TEKS SUMBER:
------------------------------------------------------------------------

Jumat, 7 Februari 2025

JANG COBA MASO…! Rakyat Kembali Usir Kapal Angkut Alat PT. TMS  Keluar Dari Sangihe: Tak Ada Ijin Dikawal 150 Polisi

TAHUNA- Kamis , 3 Januari 2022, jam 16.00 sore, sebuah kapal landing craft – tank (LCT) bernama Artha Bumi Sabit yang membawa alat-alat bor PT. Tambang Mas Sangihe (TMS) kembali mendapatkan penghadangan dari masyarakat yang tergabung dalam Save Sangihe Island. LCT tersebut, berlabuh di Teluk Tahuna tepatnya di depan pasar pasar Towo Tahuna.

Masyarakat dari beberapa kampung, yang beberapa hari belakangan ini mendapatkan informasi rencana mobilisasi alat berat TMS tersebut, langsung bergerak ke Tahuna. Karena jarak kapal dengan boulevard Tahuna agak jauh, masyarakat berdiri di pinggir jalan (di atas jalan) memegang spanduk penolakan PT.TMS dan dihadapkan ke arah LCT.

Video kapal yang mengangkut peralatan tambang PT TMS yang mencoba masuk Pulau Sangihe, Jumat (4/2):

Informasi yang diperoleh, LCT itu enggan langsung berlabuh di Pelabuhan Pananaru karena sudah dijaga oleh masyarakat.

Mereka masuk ke Pelabuhan Tahuna bermaksud menghindari hal-hal yang tidak diinginkan dan mengajukan permohonan perlindungan keamanan kepada aparat kepolisian dari Polres Sangihe.

Sekitar, pukul 19.00 malam diperoleh infomasi bahwa LCT akan berangkat ke Pelabuhan Pananaru untuk menurunkan alat berat PT.TMS yang di muat. Adapun muatannya yang sempat tertangkap kamera adalah mesin bor (drilling), container yang bertuliskan Indo Drill yang di dimuat dalam truk, serta dua truk lain, muatan lainnya yang ditutup dengan terpal.
Pukul 22.00, LCT tersebut berangkat dari teluk Tahuna menuju Pananaru.

Tanpa dikomando, masyarakat yang dari kampung Menggawa, Bowone, Salurang dan Binebas langsung naik kendaraan pick up masing bergerak menuju Pananaru.

Awalnya ketika LCT berangkat, ada juga masyarakat yang mengikuti dengan perahu pamo, tujuannya memastikan haluan kapal berbelok ke arah Pananaru atau ke kanan ke arah Malebur. Setelah yakin LCT menuju Pananaru beberapa orang yang naik perahu Pamo tersebut kembali ke daratan, lalu bergegas ke Pananaru dengan kendaraan pickup.

Pukul 01.00 dini hari, LCT memasuki Pelabuhan Ferry Pananaru. Di dalam kompleks Pelabuhan sudah dipenuhi aparat kepolisian dari Polres Sangihe.

Dikawal 100 Polisi

Berdasarkan surat tugas yang ditunjukkan oleh Kapolres Sangihe kepada Koordinator SSI Tamako, Ridwan Lahopang (Opo Lao Menggawa), jumlah personil aparat yang ditugaskan sebanyak 100 orang (sesuai daftar nama), lalu ditambah lagi dari polsek-polsek terdekat dengan lokasi Pelabuhan Pananaru 10 orang personil per polsek.

------------------------------------------------------------------------

CUPLIKAN DATA:
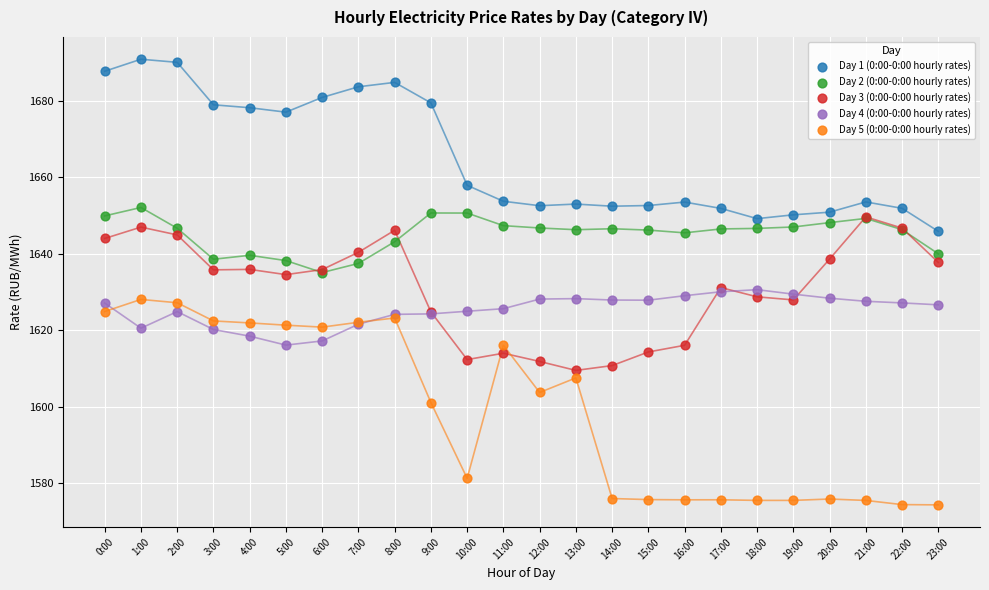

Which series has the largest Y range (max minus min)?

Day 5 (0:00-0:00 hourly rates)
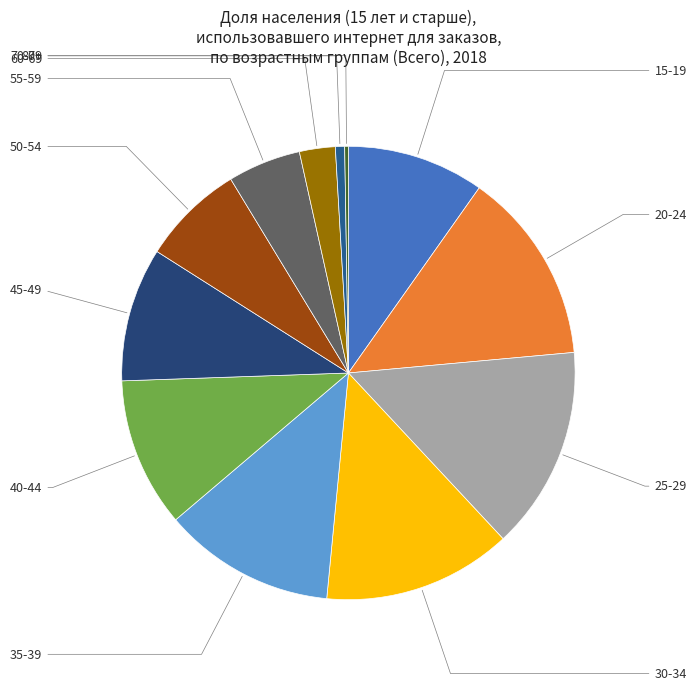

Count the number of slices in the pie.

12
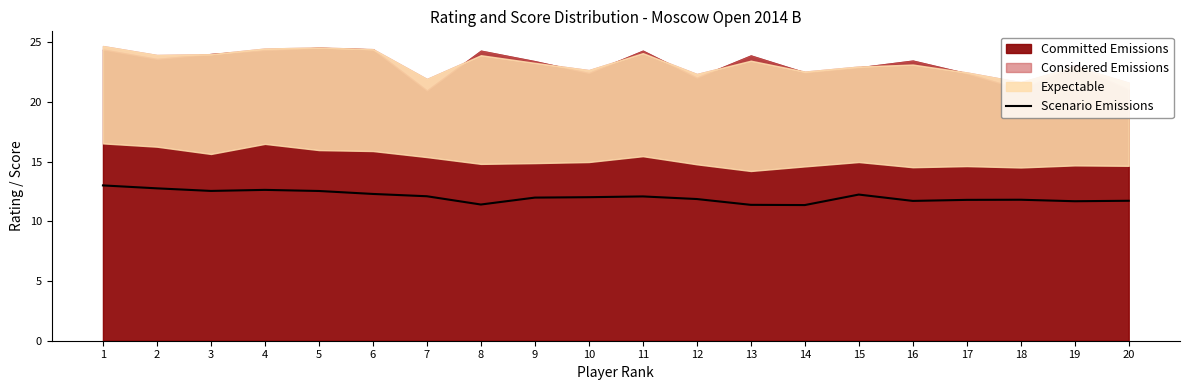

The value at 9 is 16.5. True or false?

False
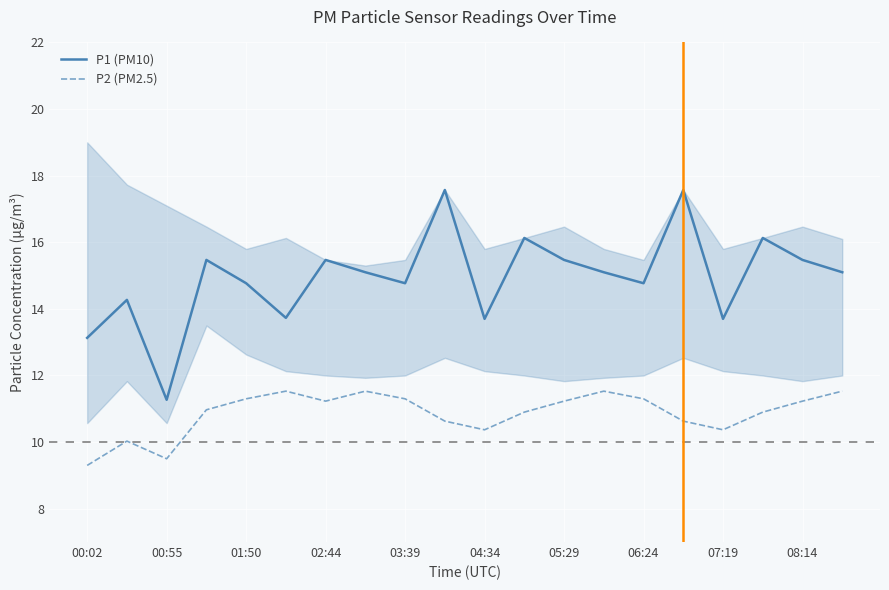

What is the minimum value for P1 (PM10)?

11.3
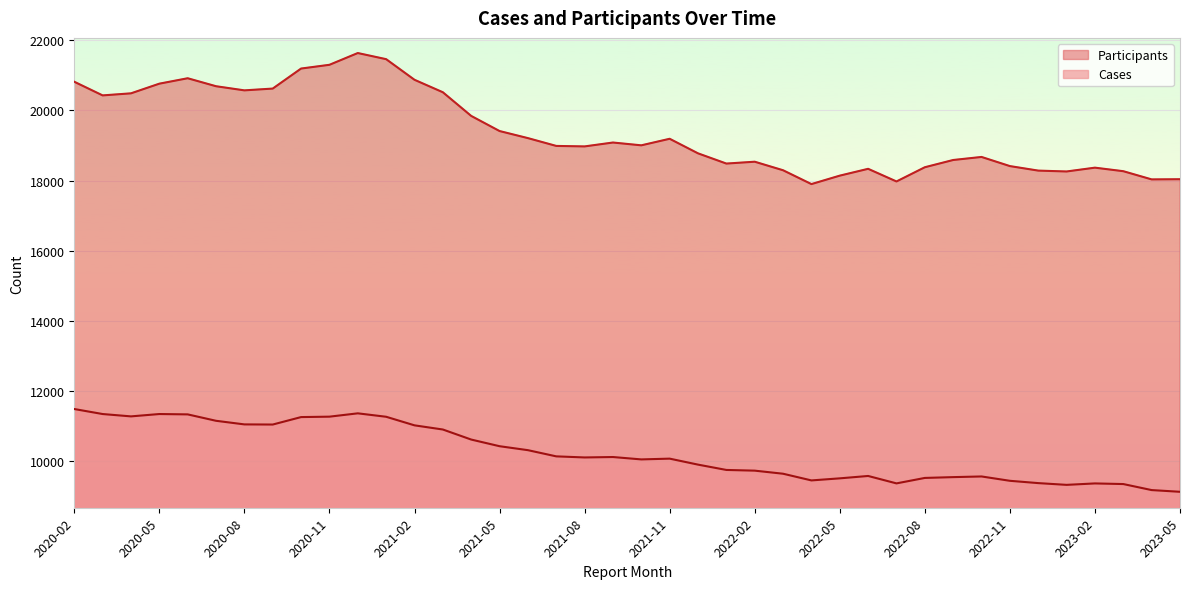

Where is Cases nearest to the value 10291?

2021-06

------------------------------------------------------------------------

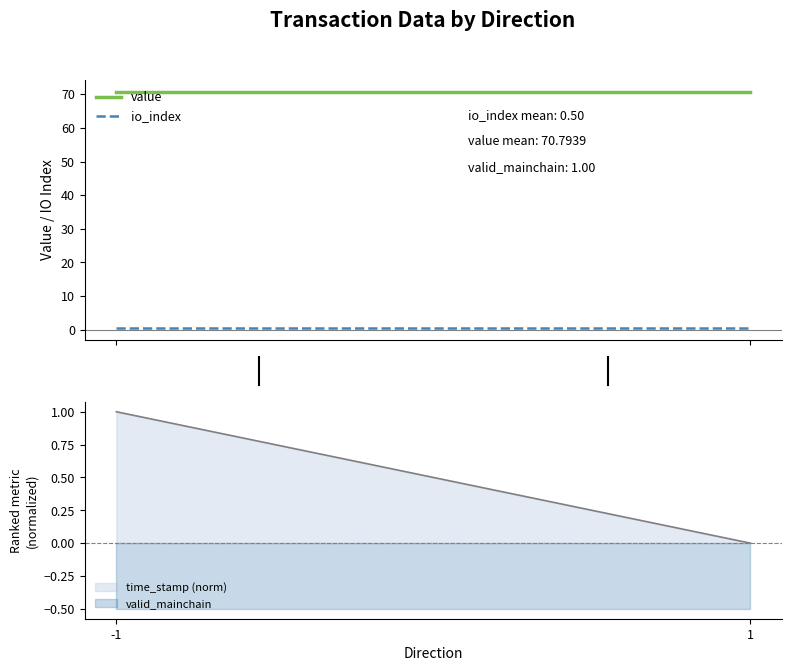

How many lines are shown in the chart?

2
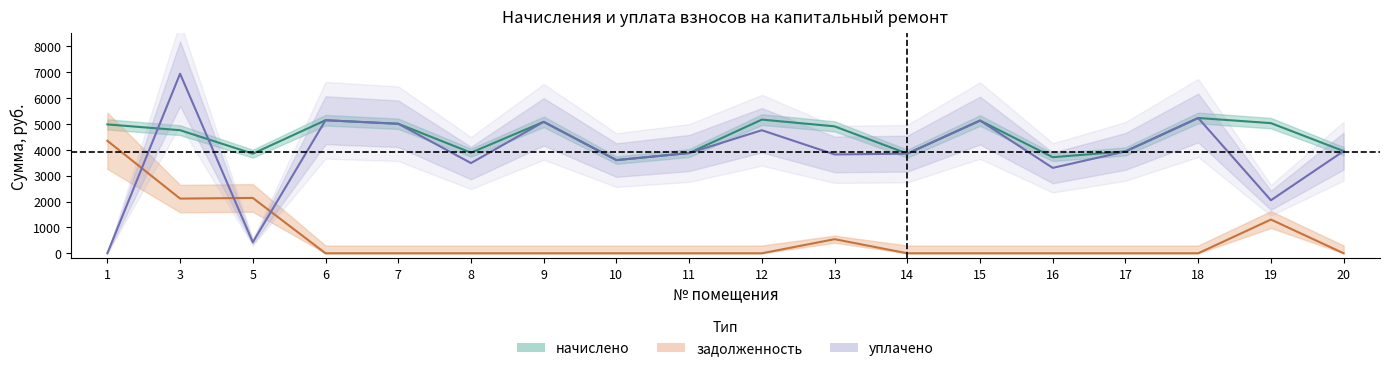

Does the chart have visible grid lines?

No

------------------------------------------------------------------------

YANG HARUS DILAKUKAN:
a) Tuliskan persis bagian teks sumber yang dimulai dari "Masyarakat dari beberapa" dan berakhir pada "ke arah LCT.".
b) Untuk setiap pernyataan berikut, jawab ya atau tidak sesuai teks sumber, lalu kutip persis kata-kata teks yang menentukan jawabannya.
(i) LCT Artha Bumi Sabit berlabuh di Teluk Tahuna.
(ii) LCT berangkat dari teluk Tahuna menuju Pananaru pukul 19.00.
(iii) Menurut surat tugas yang ditunjukkan Kapolres Sangihe, jumlah personil aparat yang ditugaskan sebanyak 100 orang.
c) Terjemahkan kalimat dari teks sumber ini ke dalam bahasa Inggris: "Pukul 01.00 dini hari, LCT memasuki Pelabuhan Ferry Pananaru."

JAWABAN YANG DIHARAPKAN:
a)
Masyarakat dari beberapa kampung, yang beberapa hari belakangan ini mendapatkan informasi rencana mobilisasi alat berat TMS tersebut, langsung bergerak ke Tahuna. Karena jarak kapal dengan boulevard Tahuna agak jauh, masyarakat berdiri di pinggir jalan (di atas jalan) memegang spanduk penolakan PT.TMS dan dihadapkan ke arah LCT.

b)
(i) Ya: "LCT tersebut, berlabuh di Teluk Tahuna"
(ii) Tidak: "Pukul 22.00, LCT tersebut berangkat dari teluk Tahuna menuju Pananaru."
(iii) Ya: "jumlah personil aparat yang ditugaskan sebanyak 100 orang"

c) At 1:00 a.m., the LCT entered the Pananaru Ferry Port.